*** DATA FOR THIS TASK ***
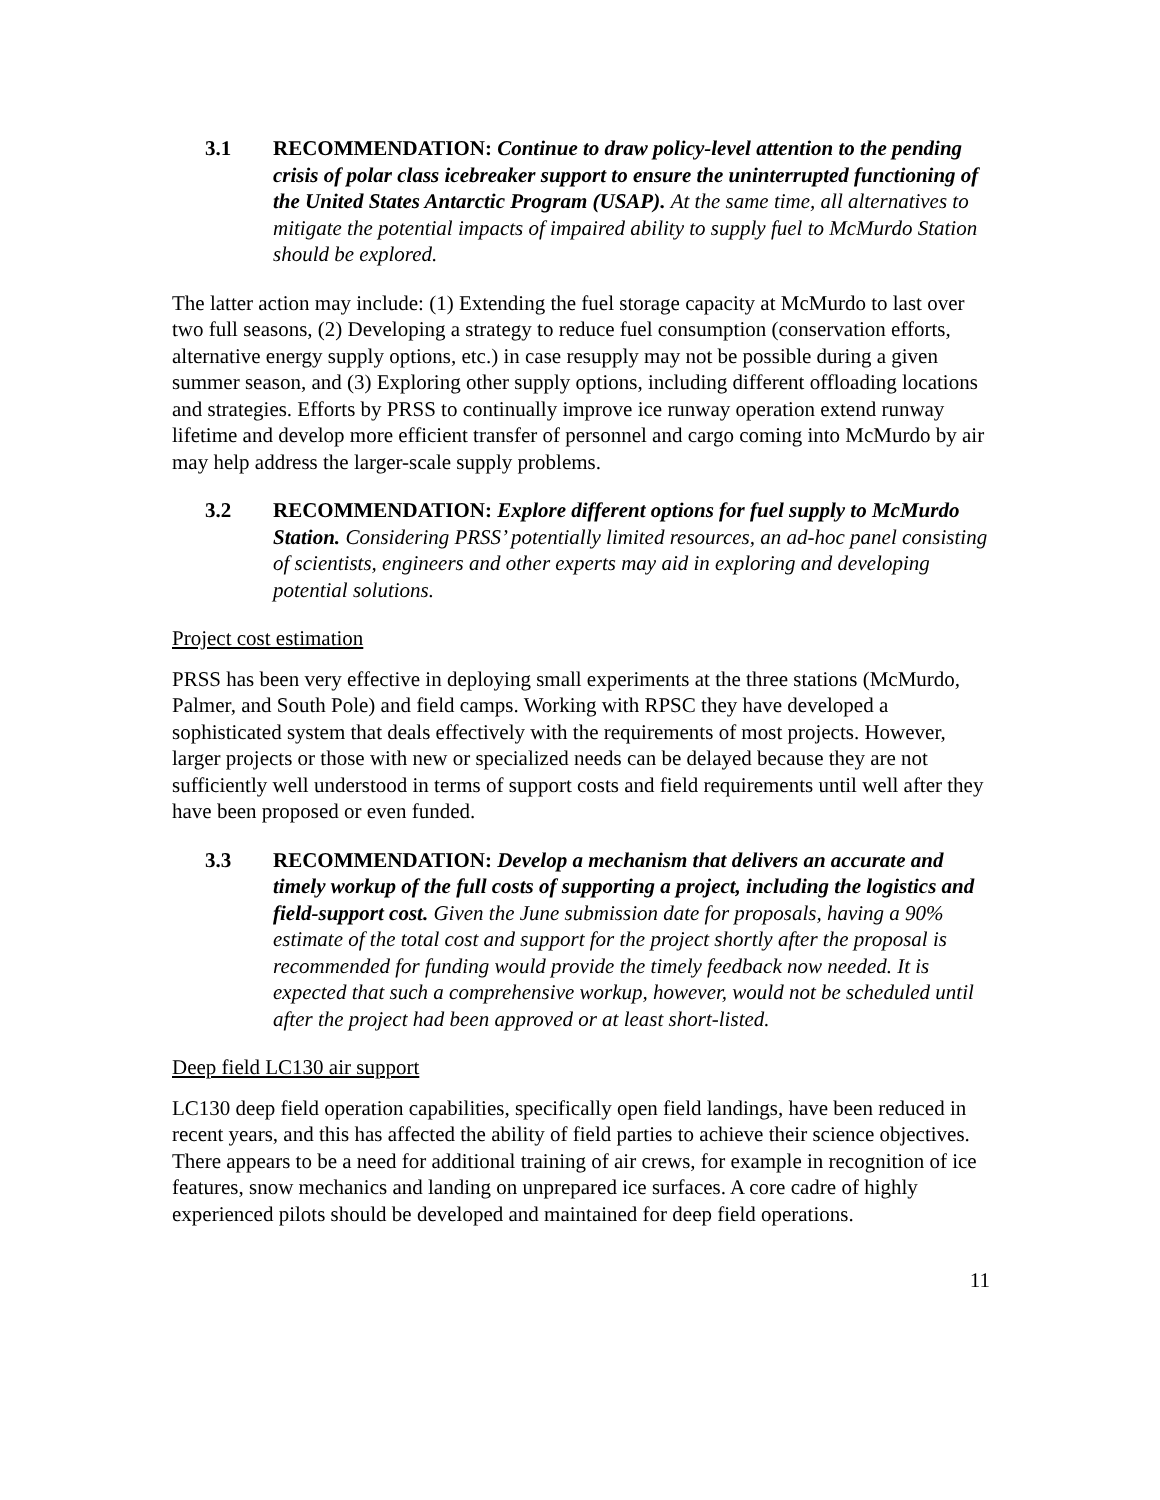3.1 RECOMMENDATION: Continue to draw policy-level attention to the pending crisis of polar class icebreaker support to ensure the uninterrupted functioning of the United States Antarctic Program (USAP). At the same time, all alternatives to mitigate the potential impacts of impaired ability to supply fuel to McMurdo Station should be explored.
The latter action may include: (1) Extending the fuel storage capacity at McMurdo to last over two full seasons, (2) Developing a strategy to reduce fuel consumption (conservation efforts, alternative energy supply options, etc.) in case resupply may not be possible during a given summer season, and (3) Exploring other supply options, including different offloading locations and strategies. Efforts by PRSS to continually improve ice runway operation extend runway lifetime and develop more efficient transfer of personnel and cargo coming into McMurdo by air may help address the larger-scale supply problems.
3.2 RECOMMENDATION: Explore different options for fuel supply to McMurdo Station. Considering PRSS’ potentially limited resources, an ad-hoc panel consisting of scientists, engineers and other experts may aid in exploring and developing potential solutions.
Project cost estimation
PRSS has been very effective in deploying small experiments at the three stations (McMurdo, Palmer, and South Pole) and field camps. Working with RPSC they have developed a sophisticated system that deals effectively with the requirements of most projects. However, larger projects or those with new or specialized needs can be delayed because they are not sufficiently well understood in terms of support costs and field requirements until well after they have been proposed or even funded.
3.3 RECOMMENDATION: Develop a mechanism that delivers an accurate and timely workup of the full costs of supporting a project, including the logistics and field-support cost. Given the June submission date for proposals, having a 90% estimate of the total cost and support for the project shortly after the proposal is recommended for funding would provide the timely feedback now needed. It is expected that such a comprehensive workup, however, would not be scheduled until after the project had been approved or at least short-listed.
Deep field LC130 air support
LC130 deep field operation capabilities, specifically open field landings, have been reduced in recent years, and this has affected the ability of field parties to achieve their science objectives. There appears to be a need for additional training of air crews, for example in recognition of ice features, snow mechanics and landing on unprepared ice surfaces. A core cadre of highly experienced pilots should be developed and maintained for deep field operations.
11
*** End of DATA FOR THIS TASK ***
*** DATA FOR THIS TASK ***
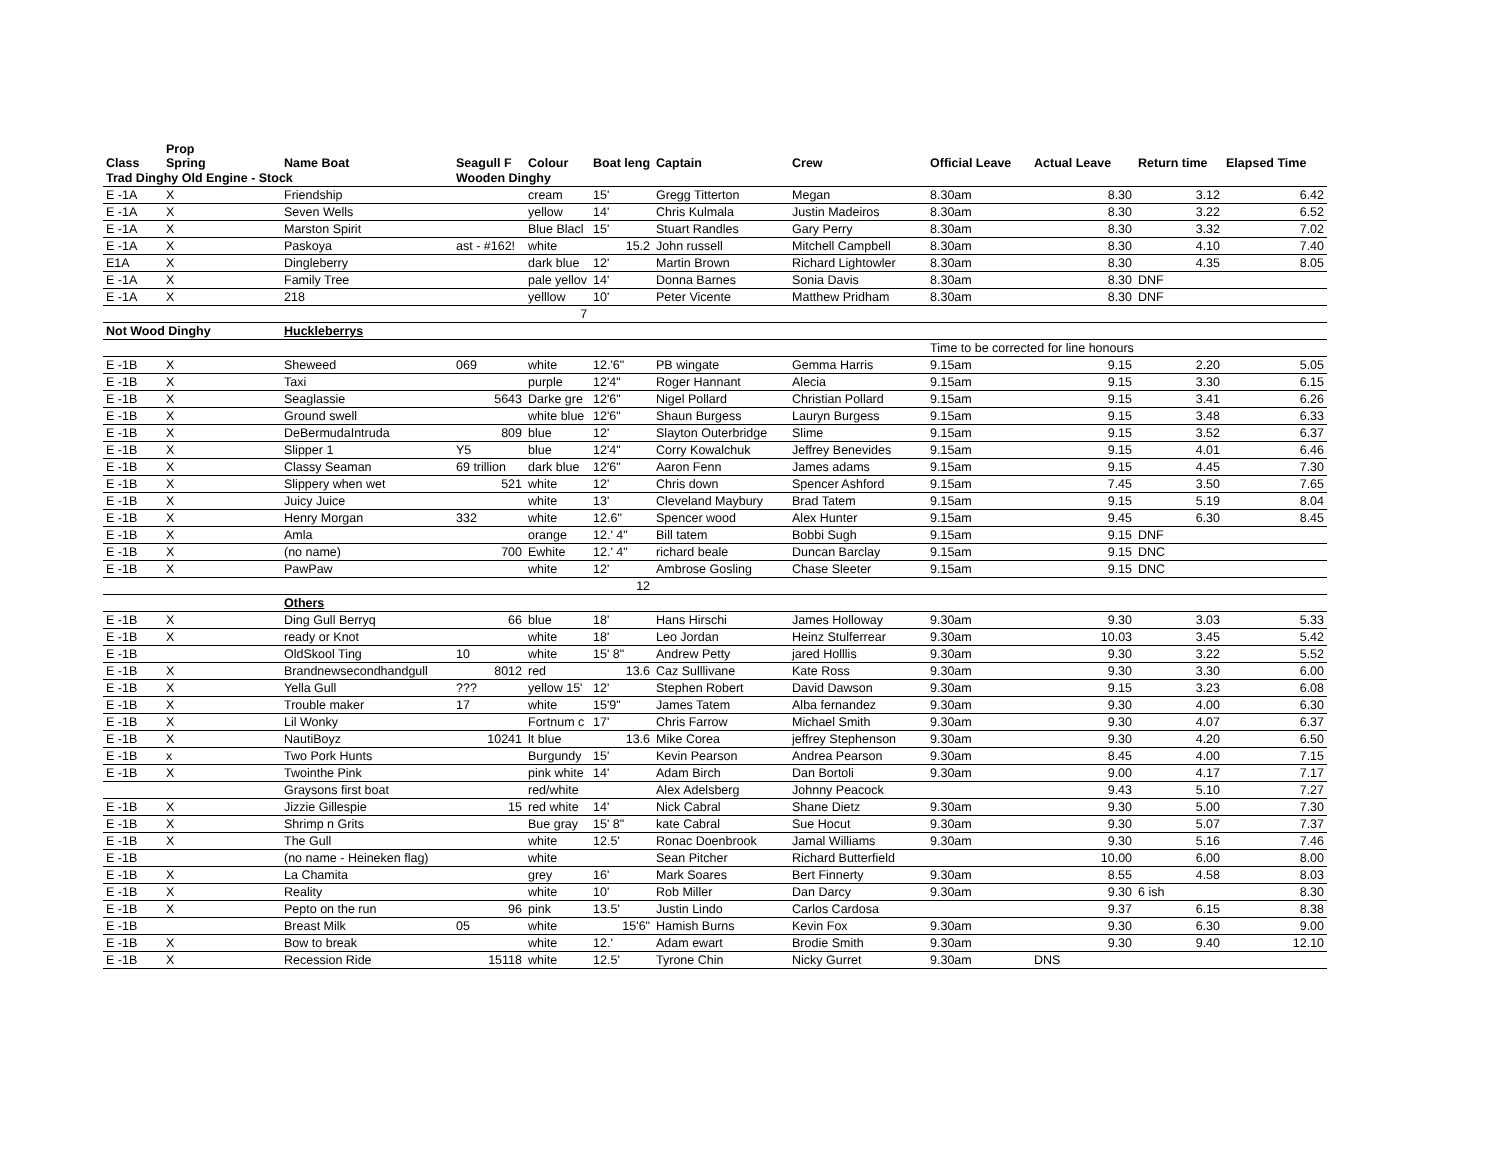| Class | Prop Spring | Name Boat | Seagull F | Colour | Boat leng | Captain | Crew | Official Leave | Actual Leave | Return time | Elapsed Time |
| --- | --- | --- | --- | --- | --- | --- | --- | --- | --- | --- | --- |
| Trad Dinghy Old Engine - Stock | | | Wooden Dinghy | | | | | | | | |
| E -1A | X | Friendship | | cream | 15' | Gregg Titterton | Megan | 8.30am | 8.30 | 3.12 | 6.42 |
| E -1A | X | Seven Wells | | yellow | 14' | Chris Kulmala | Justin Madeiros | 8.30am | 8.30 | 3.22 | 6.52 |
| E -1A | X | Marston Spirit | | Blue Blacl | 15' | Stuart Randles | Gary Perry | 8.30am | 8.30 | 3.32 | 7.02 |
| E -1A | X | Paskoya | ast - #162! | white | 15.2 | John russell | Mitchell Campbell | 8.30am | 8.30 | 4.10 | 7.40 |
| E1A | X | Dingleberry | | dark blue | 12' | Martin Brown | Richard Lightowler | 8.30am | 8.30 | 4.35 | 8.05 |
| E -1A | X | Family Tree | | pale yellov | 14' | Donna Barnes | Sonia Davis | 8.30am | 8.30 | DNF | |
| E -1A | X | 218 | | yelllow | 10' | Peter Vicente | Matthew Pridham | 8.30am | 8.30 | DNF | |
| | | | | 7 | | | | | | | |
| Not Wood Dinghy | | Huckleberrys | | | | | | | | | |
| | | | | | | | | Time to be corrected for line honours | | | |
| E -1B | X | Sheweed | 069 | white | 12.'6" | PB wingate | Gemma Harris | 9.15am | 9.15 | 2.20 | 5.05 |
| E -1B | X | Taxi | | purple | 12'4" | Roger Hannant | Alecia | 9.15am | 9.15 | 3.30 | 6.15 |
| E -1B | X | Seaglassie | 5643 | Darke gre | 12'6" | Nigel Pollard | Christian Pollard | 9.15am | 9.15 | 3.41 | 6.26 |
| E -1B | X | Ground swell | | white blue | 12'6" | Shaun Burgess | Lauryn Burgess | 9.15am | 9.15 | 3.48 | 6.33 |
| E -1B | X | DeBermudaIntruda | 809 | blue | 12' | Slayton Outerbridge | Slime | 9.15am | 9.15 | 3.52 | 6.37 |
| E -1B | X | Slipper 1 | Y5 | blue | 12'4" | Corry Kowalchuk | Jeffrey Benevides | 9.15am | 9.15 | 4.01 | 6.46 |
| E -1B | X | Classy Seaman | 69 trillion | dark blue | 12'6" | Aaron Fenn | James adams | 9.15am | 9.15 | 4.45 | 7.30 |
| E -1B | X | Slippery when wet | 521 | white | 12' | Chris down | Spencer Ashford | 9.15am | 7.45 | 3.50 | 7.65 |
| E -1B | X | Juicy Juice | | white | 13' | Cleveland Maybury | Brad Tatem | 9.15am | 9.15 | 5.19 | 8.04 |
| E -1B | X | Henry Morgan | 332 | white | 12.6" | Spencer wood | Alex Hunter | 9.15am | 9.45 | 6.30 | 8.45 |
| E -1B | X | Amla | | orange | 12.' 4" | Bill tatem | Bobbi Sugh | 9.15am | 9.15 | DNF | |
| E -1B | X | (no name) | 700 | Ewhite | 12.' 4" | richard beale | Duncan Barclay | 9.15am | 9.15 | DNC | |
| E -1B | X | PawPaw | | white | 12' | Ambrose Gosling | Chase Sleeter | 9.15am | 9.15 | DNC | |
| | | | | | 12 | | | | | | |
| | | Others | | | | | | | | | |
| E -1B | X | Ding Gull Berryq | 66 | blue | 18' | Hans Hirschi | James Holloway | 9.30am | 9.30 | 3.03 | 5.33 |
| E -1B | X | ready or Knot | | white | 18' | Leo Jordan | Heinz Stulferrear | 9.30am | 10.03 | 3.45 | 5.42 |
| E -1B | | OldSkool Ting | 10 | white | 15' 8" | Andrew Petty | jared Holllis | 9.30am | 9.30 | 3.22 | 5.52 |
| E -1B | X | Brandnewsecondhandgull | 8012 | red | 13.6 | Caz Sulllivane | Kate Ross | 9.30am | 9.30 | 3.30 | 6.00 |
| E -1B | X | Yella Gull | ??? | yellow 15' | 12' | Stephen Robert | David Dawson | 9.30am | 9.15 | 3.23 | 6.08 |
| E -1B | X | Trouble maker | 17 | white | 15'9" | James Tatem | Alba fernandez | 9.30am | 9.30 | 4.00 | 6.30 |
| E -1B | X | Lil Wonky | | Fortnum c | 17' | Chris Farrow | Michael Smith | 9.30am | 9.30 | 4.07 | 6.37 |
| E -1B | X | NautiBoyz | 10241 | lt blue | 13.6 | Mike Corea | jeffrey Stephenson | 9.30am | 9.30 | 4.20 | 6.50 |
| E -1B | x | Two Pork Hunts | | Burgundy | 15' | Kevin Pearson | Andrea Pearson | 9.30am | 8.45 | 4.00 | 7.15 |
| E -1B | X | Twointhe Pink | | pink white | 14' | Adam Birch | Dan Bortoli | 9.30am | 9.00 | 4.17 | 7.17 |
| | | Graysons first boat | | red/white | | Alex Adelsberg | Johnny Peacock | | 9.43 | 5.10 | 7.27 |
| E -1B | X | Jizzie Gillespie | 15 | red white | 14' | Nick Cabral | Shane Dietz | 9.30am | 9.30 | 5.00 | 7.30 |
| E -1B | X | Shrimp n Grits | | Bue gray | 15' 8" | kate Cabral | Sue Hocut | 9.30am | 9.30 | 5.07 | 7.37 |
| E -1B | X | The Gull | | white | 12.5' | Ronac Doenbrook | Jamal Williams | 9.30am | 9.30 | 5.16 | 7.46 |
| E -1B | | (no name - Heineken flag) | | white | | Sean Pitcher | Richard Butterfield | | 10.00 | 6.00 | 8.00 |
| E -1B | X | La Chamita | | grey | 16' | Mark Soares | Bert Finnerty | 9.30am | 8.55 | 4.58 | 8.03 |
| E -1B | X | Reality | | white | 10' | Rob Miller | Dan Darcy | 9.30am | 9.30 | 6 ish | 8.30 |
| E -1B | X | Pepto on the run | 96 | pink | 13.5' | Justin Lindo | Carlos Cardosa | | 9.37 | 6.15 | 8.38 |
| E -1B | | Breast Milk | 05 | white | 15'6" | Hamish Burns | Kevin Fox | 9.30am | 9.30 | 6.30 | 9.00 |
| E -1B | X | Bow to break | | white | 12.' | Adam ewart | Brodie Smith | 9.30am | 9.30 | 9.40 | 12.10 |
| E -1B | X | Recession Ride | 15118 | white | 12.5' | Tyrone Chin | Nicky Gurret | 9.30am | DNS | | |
*** End of DATA FOR THIS TASK ***
*** DATA FOR THIS TASK ***
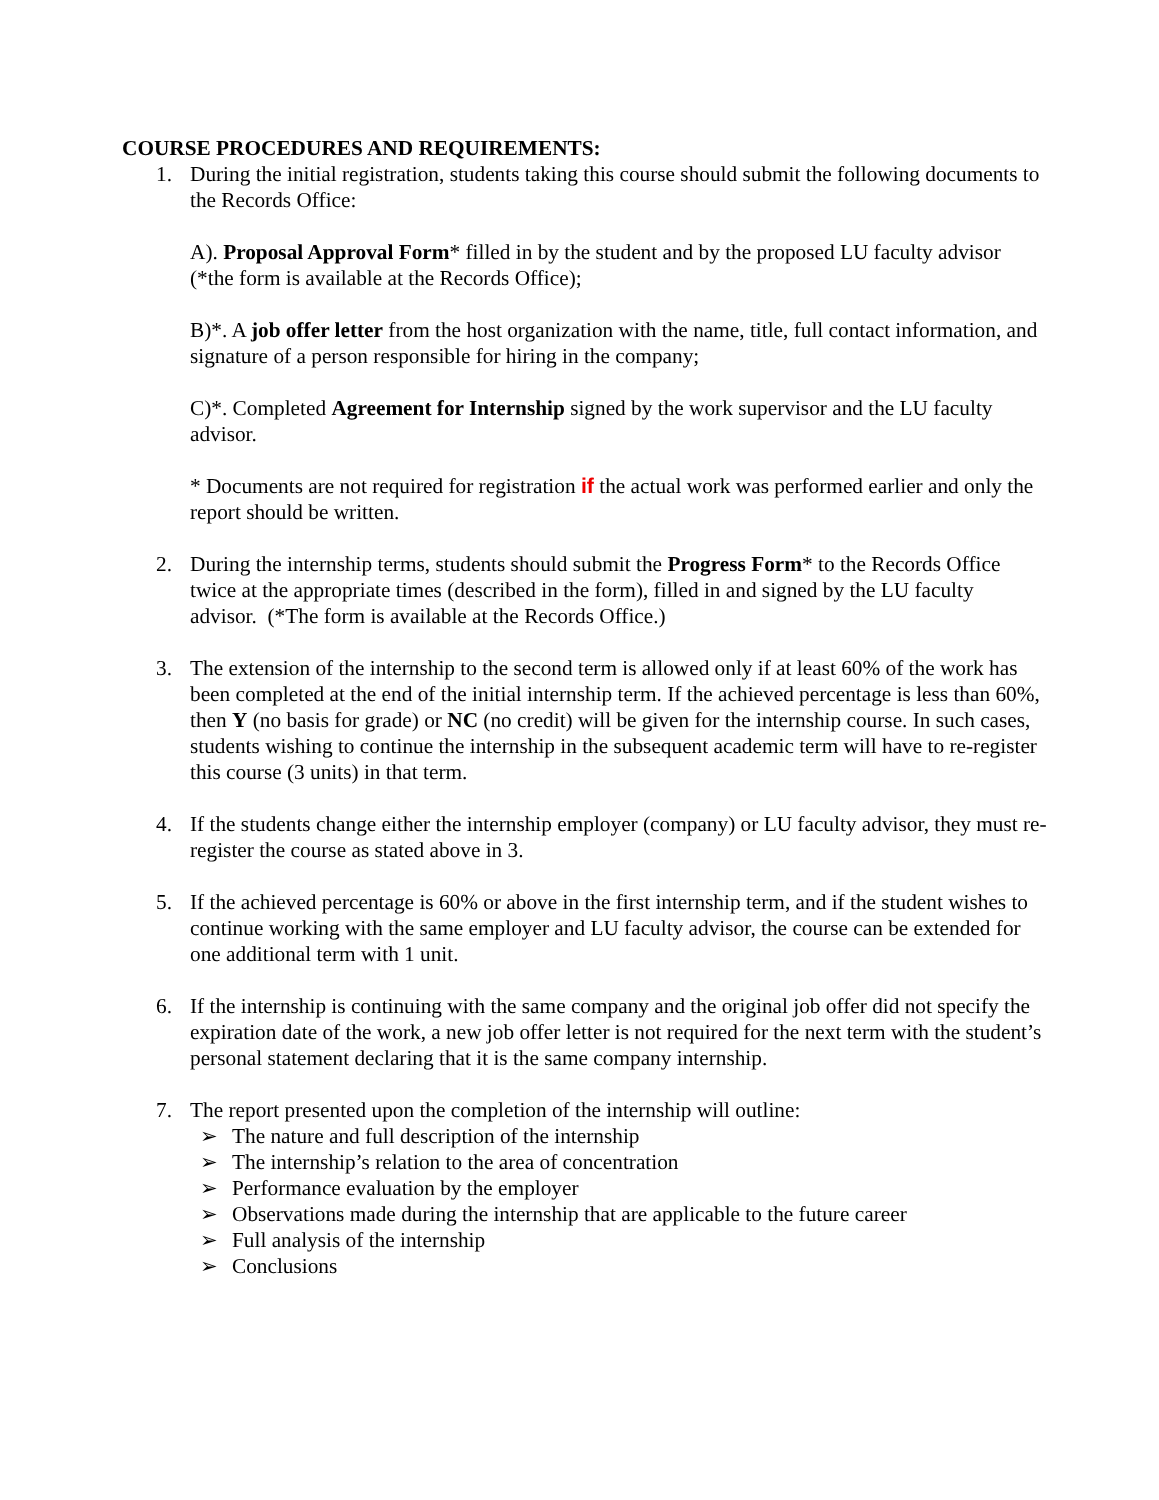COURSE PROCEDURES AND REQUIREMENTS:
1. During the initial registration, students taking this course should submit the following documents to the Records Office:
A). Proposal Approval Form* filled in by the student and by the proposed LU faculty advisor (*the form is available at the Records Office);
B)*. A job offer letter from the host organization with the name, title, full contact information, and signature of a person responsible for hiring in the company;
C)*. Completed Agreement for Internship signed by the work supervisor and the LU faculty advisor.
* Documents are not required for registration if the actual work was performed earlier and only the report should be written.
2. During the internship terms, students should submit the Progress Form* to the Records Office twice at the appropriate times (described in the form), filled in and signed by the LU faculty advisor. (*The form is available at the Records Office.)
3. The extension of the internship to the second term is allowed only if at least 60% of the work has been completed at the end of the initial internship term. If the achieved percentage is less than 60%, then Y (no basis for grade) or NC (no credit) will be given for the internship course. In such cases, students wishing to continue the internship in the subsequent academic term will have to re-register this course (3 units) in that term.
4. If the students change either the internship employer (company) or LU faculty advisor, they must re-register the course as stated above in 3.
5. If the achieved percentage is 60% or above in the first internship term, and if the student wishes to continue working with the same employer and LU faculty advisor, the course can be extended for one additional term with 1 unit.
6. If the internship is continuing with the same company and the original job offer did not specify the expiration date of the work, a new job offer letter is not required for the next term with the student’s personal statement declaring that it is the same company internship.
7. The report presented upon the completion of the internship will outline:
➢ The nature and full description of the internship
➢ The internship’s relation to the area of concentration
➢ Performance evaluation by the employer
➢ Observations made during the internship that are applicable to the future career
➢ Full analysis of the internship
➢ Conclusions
*** End of DATA FOR THIS TASK ***
== REQUIRED WORK ==
Print the lines above from the one with "3.52 | 6.37 |" through the one with "9.15 | DNF | |", both included, exactly as written and nothing more.

== EXERCISE ANSWER ==
| E -1B | X | DeBermudaIntruda | 809 | blue | 12' | Slayton Outerbridge | Slime | 9.15am | 9.15 | 3.52 | 6.37 |
| E -1B | X | Slipper 1 | Y5 | blue | 12'4" | Corry Kowalchuk | Jeffrey Benevides | 9.15am | 9.15 | 4.01 | 6.46 |
| E -1B | X | Classy Seaman | 69 trillion | dark blue | 12'6" | Aaron Fenn | James adams | 9.15am | 9.15 | 4.45 | 7.30 |
| E -1B | X | Slippery when wet | 521 | white | 12' | Chris down | Spencer Ashford | 9.15am | 7.45 | 3.50 | 7.65 |
| E -1B | X | Juicy Juice | | white | 13' | Cleveland Maybury | Brad Tatem | 9.15am | 9.15 | 5.19 | 8.04 |
| E -1B | X | Henry Morgan | 332 | white | 12.6" | Spencer wood | Alex Hunter | 9.15am | 9.45 | 6.30 | 8.45 |
| E -1B | X | Amla | | orange | 12.' 4" | Bill tatem | Bobbi Sugh | 9.15am | 9.15 | DNF | |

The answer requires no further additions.